Exactly as written, restate the material below from its first line through the line containing "ンサートは夜ですが仕事を休んで）行って来ました。", and stop there.

━━━━━━━━━━

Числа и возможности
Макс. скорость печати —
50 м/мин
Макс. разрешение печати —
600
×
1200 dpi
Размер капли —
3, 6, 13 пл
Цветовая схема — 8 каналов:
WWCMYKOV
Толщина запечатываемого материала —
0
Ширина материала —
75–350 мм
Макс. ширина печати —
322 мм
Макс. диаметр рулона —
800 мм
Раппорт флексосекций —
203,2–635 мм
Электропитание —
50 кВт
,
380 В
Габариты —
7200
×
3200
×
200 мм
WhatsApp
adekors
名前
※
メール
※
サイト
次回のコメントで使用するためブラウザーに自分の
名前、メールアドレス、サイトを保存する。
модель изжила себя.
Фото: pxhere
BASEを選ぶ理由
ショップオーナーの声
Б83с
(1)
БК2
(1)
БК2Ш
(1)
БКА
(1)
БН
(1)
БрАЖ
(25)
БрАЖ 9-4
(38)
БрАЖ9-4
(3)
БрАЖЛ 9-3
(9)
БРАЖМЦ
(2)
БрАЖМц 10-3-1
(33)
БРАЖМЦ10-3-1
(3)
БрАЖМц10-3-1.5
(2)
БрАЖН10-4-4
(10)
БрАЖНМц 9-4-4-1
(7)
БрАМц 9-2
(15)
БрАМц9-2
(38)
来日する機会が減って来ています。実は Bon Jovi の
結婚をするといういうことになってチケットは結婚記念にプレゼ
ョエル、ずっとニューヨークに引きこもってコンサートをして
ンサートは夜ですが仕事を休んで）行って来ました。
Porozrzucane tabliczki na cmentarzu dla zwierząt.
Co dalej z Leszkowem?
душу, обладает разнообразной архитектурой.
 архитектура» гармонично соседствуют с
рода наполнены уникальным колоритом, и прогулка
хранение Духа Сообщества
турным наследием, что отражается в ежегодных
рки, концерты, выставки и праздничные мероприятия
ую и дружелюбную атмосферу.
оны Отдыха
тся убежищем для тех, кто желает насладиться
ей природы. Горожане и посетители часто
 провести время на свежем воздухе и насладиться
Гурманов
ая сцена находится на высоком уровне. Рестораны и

━━━━━━━━━━

• [Task solution]
Числа и возможности
Макс. скорость печати —
50 м/мин
Макс. разрешение печати —
600
×
1200 dpi
Размер капли —
3, 6, 13 пл
Цветовая схема — 8 каналов:
WWCMYKOV
Толщина запечатываемого материала —
0
Ширина материала —
75–350 мм
Макс. ширина печати —
322 мм
Макс. диаметр рулона —
800 мм
Раппорт флексосекций —
203,2–635 мм
Электропитание —
50 кВт
,
380 В
Габариты —
7200
×
3200
×
200 мм
WhatsApp
adekors
名前
※
メール
※
サイト
次回のコメントで使用するためブラウザーに自分の
名前、メールアドレス、サイトを保存する。
модель изжила себя.
Фото: pxhere
BASEを選ぶ理由
ショップオーナーの声
Б83с
(1)
БК2
(1)
БК2Ш
(1)
БКА
(1)
БН
(1)
БрАЖ
(25)
БрАЖ 9-4
(38)
БрАЖ9-4
(3)
БрАЖЛ 9-3
(9)
БРАЖМЦ
(2)
БрАЖМц 10-3-1
(33)
БРАЖМЦ10-3-1
(3)
БрАЖМц10-3-1.5
(2)
БрАЖН10-4-4
(10)
БрАЖНМц 9-4-4-1
(7)
БрАМц 9-2
(15)
БрАМц9-2
(38)
来日する機会が減って来ています。実は Bon Jovi の
結婚をするといういうことになってチケットは結婚記念にプレゼ
ョエル、ずっとニューヨークに引きこもってコンサートをして
ンサートは夜ですが仕事を休んで）行って来ました。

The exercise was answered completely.